You have the option to use the Dashboard to save data against a concept key. Go to the Browse, then search for “project-1”. Click on project-1 in the results, which will bring you to a detail view for that concept. On the right size, you can put any arbitrary data you please.
Write this, then press the Save button:
# Project 1
An awesome project. Come work with us!
Alternatively, you can use the GraphQL Console tab:
mutation {
concept: updateConceptData(
input: {
key: "project-1"
data: "# Project 1\n\nAn awesome project. Come work with us!"
}
) {
key
data
}
}
Parenthetical Expansion
One piece of syntax we breezed past in the above example is parenthetical expansion, which allows us to define concepts inline. It should be used judiciously, as it can sometimes make compositions more difficult to read.
Here’s an example:
person-1 [
Person
knows {
python
html
css
} (ProgrammingLanguage (Type))
]
The parenthetical expansion would create these concepts:
python ProgrammingLanguage
html ProgrammingLanguage
css ProgrammingLanguage
ProgrammingLanguage Type
Conclusion
ConceptEngine makes it easy to create knowledge spaces, populate them with richly connected data, then write GraphQL queries that project them into JSON objects.
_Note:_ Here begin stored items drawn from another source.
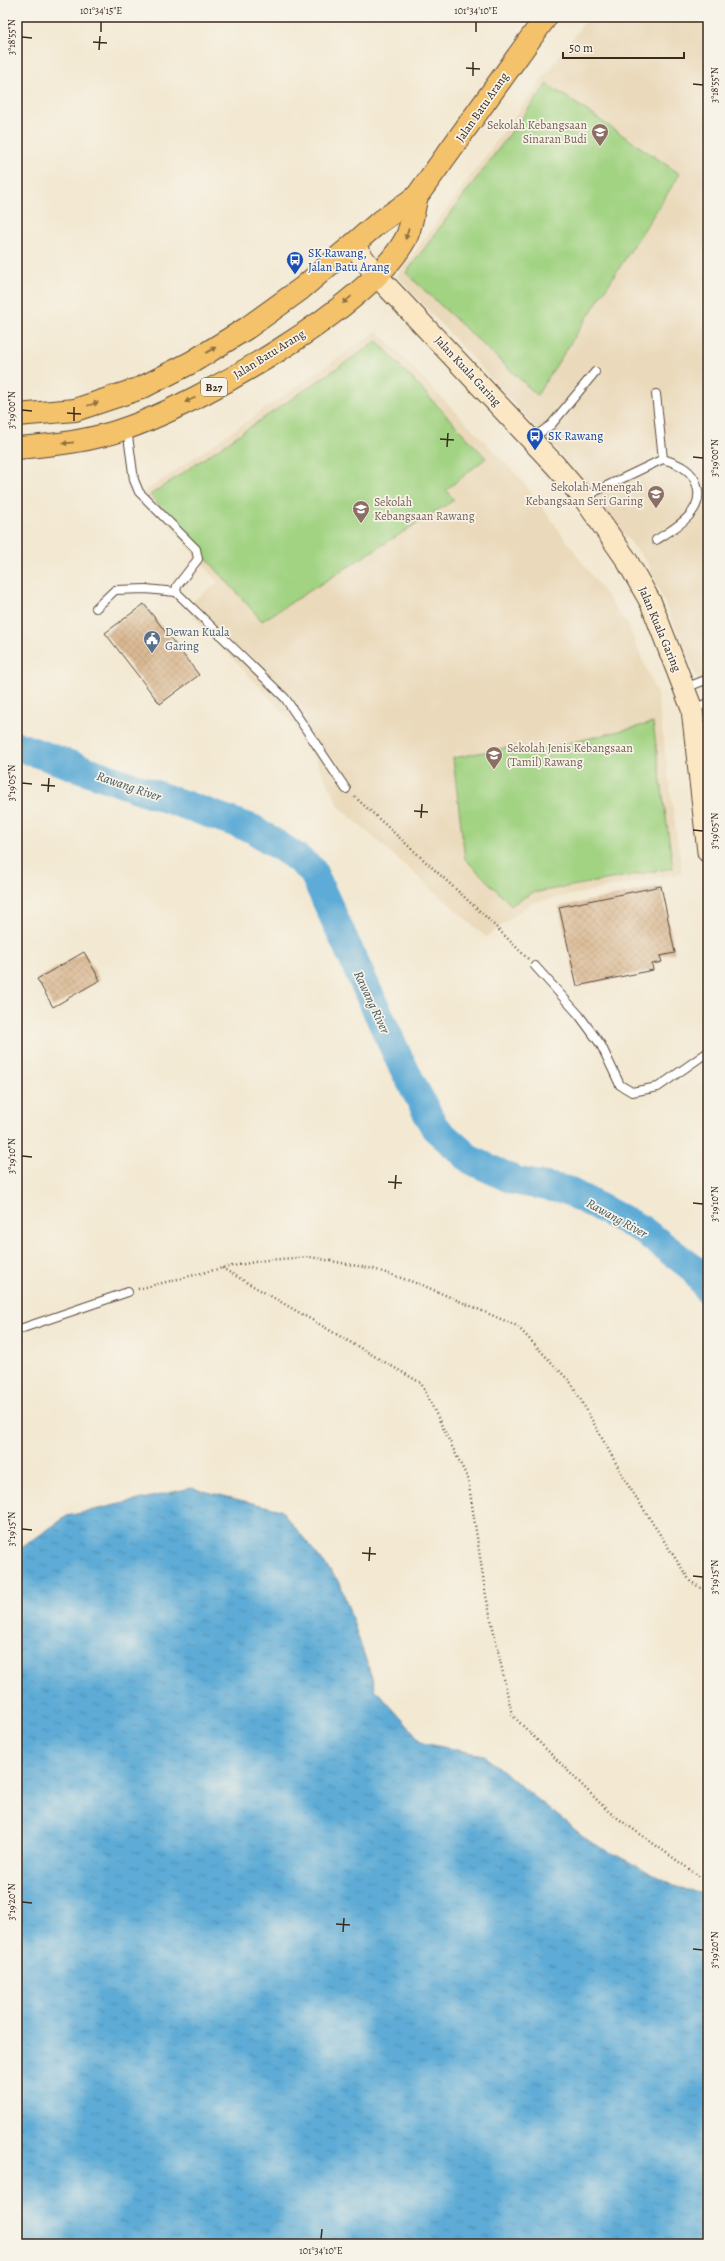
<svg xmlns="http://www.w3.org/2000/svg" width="725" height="2261" viewBox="0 0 725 2261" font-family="Alegreya,serif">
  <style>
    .built { fill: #ead9ba }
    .grass { fill: #a1d382; stroke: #6e7e50 }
    .water { fill: url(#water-ripples); stroke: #4c6a7a }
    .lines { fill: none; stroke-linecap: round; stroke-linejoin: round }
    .river { stroke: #5dabd6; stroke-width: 29 }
    .building { fill: url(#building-cross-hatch) }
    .lane-casing { stroke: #574739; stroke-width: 10 }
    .secondary-casing { stroke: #574739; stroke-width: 23 }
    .primary-casing { stroke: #574739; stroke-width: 24 }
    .path { stroke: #574739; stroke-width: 2.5; stroke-dasharray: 1 3; stroke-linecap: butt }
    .lane { stroke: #fff; stroke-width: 8 }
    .secondary { stroke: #fbe7c3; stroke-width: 21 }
    .primary { stroke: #f4c26a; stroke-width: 22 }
    .oneway { fill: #8e6e40 }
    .ticks { fill: none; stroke: #3b2a1e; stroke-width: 1.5 }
    .labels { text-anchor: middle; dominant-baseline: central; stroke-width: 3.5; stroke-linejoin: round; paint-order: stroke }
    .shield { fill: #f7f3e8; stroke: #73665b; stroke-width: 1 }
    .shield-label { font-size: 11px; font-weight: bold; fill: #3b2a1e }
    .street-label { font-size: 12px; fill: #3b2a1e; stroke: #f7f3e8 }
    .education-label { font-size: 12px; fill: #785e54; stroke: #f7f3e8; text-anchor: end }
    .transit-label { font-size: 12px; fill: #164399; stroke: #f7f3e8; text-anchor: start }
    .service-label { font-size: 12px; fill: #4e5e75; stroke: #f7f3e8; text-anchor: start }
    .water-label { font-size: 13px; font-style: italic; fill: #47575e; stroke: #f7f3e8 }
    .neatline { fill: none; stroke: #3b2a1e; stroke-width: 1.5 }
    .ticks-label { font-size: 10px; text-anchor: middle; fill: #3b2a1e }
  </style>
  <defs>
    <pattern id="water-ripples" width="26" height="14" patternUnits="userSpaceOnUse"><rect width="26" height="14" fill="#5dabd6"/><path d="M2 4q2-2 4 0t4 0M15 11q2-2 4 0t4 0" fill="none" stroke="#4e8bad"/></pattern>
    <pattern id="building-cross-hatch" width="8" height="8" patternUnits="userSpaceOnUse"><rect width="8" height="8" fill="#dab993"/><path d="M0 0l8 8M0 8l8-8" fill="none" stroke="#bc9f7e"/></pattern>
  </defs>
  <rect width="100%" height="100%" fill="#f7f3e8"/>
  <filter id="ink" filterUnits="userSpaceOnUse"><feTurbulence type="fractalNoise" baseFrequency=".025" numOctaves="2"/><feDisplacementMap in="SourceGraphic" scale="8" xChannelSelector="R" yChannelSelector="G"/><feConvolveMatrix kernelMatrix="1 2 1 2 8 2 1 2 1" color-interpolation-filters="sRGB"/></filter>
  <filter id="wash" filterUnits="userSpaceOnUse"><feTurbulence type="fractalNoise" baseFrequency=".012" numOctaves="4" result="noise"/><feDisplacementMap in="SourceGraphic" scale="16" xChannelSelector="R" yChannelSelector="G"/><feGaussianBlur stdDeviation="0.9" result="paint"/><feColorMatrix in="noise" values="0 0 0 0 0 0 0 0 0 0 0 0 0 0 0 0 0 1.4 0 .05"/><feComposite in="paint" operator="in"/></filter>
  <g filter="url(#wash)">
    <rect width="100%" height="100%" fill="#f3e9d3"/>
    <g class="built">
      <polygon points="588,17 708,17 708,691 703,693 648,564 559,453 397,276"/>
      <polygon points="377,331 523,481 628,625 657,694 682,873 531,903 486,937 340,808 302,733 185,607 218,582 143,493"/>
    </g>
    <g class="grass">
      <polygon points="547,84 680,174 537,395 406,273"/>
      <polygon points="377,341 486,458 446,490 454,500 262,621 150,495"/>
      <polygon points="653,723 673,868 532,893 511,905 465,859 453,758 515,746 519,755"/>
    </g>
    <polygon class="water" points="191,1488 281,1510 340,1583 376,1690 423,1743 483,1755 589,1841 681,1889 708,1893 708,2244 17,2244 17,1551 67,1516"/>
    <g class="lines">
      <polyline class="river" points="17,746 253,829 293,855 312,870 400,1061 435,1128 471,1160 516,1181 566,1190 641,1229 694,1269 708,1290"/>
    </g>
    <g id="blocks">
      <g class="building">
        <polygon points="144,604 199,675 160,704 105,633"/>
        <polygon points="661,886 675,953 660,956 662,962 652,964 653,970 577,986 559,907"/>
        <polygon points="84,952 100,980 53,1007 37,979"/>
      </g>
    </g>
  </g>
  <g filter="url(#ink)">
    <use href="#blocks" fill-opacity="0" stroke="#574739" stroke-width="1"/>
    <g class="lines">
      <defs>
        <g id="lane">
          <polyline points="656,394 663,459"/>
          <polyline points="127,429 134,480 139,492 196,549 198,559 177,586 176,592 285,698 346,789"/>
          <polyline points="531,439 551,425 595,372"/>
          <path d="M 585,500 L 596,491 L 663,459 C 679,464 693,470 697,486 C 705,512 675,528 656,540"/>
          <polyline points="96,608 115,590 146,589 176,592"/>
          <polyline points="685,688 708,679"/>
          <polyline points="692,709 708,703"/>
          <polyline points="535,966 579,1015 601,1045 620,1085 632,1092 658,1087 708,1052"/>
          <polyline points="17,1330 128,1292"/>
        </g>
        <polyline id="secondary" points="353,245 377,276 555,465 585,500 626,559 651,603 692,709 708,852"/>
        <g id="primary">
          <polyline points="17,415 75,410 141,388 192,362 247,328 301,289 377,224 417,196 546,17"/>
          <path d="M 17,448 C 54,445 92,441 127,428 C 201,402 367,308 405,240 C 412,228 413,210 417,196"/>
        </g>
      </defs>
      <use href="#lane" class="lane-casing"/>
      <use href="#secondary" class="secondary-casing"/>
      <use href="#primary" class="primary-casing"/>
      <g class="path">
        <polyline points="355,797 485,916 528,959"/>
        <polyline points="222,1268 421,1383 468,1479 486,1596 512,1715 609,1812 703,1879 708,1880"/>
        <polyline points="138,1289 222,1268 266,1260 310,1257 374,1269 422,1285 517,1326 572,1384 628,1485 690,1581 708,1593"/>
      </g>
      <use href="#lane" class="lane"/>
      <use href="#secondary" class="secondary"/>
      <use href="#primary" class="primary"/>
    </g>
    <defs><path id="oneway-solid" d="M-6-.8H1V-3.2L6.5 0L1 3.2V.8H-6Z"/></defs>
    <g class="oneway">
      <use href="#oneway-solid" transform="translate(407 234) rotate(107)"/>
      <use href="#oneway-solid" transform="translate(347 300) rotate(141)"/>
      <use href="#oneway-solid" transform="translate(211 350) rotate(-31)"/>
      <use href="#oneway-solid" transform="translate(190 400) rotate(156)"/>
      <use href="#oneway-solid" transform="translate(93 404) rotate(-18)"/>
      <use href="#oneway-solid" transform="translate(68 443) rotate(174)"/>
    </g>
  </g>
  <path class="ticks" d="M 101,32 L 101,22M 476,32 L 476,22M 22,37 L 32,38M 93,42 L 107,43M 99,50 L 100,36M 466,68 L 480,69M 473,76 L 473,62M 693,84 L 703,85M 22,410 L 32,411M 67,413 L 81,414M 74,421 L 74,407M 440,439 L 454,440M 447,447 L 448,433M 693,457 L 703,458M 22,783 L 32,784M 41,785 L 55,786M 48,792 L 49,778M 414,811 L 428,812M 421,818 L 422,804M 693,830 L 703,831M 22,1156 L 32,1157M 388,1182 L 402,1183M 395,1189 L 396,1175M 693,1203 L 703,1204M 22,1529 L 32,1530M 362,1553 L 376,1554M 369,1561 L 370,1547M 693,1576 L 703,1577M 22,1902 L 32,1903M 336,1924 L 350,1925M 343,1932 L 344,1918M 693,1949 L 703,1950M 321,2239 L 322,2229"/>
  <defs>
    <symbol id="school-pin" viewBox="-11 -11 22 30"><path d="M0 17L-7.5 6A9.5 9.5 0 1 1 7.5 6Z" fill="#8d6e63" stroke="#f7f3e8"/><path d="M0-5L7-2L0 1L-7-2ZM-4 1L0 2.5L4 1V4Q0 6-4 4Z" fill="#fff"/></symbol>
    <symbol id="bus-pin" viewBox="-11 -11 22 30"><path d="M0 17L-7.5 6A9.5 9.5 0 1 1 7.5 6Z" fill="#1a4fb4" stroke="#f7f3e8"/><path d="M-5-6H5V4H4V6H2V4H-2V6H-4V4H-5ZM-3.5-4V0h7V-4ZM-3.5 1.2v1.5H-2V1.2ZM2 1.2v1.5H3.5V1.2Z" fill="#fff"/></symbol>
    <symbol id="civic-pin" viewBox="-11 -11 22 30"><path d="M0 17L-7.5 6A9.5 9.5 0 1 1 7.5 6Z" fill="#5c6f8a" stroke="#f7f3e8"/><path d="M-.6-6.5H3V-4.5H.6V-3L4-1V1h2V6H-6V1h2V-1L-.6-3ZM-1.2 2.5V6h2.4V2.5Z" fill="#fff"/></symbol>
  </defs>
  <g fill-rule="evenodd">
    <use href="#school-pin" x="590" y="122" width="20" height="27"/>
    <use href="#bus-pin" x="285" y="250" width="20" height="27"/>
    <use href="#bus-pin" x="525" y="426" width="20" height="27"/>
    <use href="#school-pin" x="646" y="484" width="20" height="27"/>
    <use href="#school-pin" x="351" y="499" width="20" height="27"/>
    <use href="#civic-pin" x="142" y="629" width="20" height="27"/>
    <use href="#school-pin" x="484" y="745" width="20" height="27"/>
  </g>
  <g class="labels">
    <rect class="shield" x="201" y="378" width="26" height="18" rx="3"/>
    <g class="shield-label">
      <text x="214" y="387">B27</text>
    </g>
    <g class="street-label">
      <text transform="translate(482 107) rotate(-55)">Jalan Batu Arang</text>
      <text transform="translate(269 354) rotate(-32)">Jalan Batu Arang</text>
      <text transform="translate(468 371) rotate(47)">Jalan Kuala Garing</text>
      <text transform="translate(660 629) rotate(67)">Jalan Kuala Garing</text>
    </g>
    <g class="education-label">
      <text x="587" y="125">Sekolah Kebangsaan<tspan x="587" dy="14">Sinaran Budi</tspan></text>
      <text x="643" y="487">Sekolah Menengah<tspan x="643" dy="14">Kebangsaan Seri Garing</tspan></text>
      <text x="374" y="502" text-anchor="start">Sekolah<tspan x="374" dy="14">Kebangsaan Rawang</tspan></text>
      <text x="507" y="748" text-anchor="start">Sekolah Jenis Kebangsaan<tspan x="507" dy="14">(Tamil) Rawang</tspan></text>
    </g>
    <g class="transit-label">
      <text x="308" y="253">SK Rawang,<tspan x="308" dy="14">Jalan Batu Arang</tspan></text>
      <text x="548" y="436">SK Rawang</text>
    </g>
    <g class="service-label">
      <text x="165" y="632">Dewan Kuala<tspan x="165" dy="14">Garing</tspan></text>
    </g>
    <g class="water-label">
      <text transform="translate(129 786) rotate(19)">Rawang River</text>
      <text transform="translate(372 1002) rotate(65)">Rawang River</text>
      <text transform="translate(617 1218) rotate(29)">Rawang River</text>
    </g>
  </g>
  <rect width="725" height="2261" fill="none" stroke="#f7f3e8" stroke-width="44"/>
  <path d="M563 52v6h121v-6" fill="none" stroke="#3b2a1e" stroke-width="2"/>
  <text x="569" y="52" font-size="12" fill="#3b2a1e" stroke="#f7f3e8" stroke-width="3" paint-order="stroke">50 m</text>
  <rect x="22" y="22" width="681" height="2217" class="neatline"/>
  <g class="ticks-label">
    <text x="101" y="14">101°34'15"E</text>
    <text x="476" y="14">101°34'10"E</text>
    <text transform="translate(11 37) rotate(-90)" y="4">3°18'55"N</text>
    <text transform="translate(714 85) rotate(-90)" y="4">3°18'55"N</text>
    <text transform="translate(11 410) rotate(-90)" y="4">3°19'00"N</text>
    <text transform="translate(714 458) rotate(-90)" y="4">3°19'00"N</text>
    <text transform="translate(11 783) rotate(-90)" y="4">3°19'05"N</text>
    <text transform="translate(714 831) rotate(-90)" y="4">3°19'05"N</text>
    <text transform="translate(11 1156) rotate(-90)" y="4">3°19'10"N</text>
    <text transform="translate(714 1204) rotate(-90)" y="4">3°19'10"N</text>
    <text transform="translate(11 1529) rotate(-90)" y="4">3°19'15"N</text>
    <text transform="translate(714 1577) rotate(-90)" y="4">3°19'15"N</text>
    <text transform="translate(11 1902) rotate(-90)" y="4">3°19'20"N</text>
    <text transform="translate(714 1950) rotate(-90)" y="4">3°19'20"N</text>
    <text x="321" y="2254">101°34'10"E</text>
  </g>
</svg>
In the above examples, we can quickly see our data taking shape. Our own little grammar emerged from the way we chose to structure our concepts. You can use completely different conventions, and that would work as well. The key is finding grammar rules that you can easily reuse.
You may be thinking that this could lead to a messy, inconsistent database. However, there is a feature that helps tame this: you can define rules to create and remove concepts in reaction to patterns, as well as to notify external webhooks.
This not only allows for the creation of helper functions, but aids in maintaining data consistency and setup ConceptEngine to act as an automation hub. We look forward to covering this in an upcoming blog post!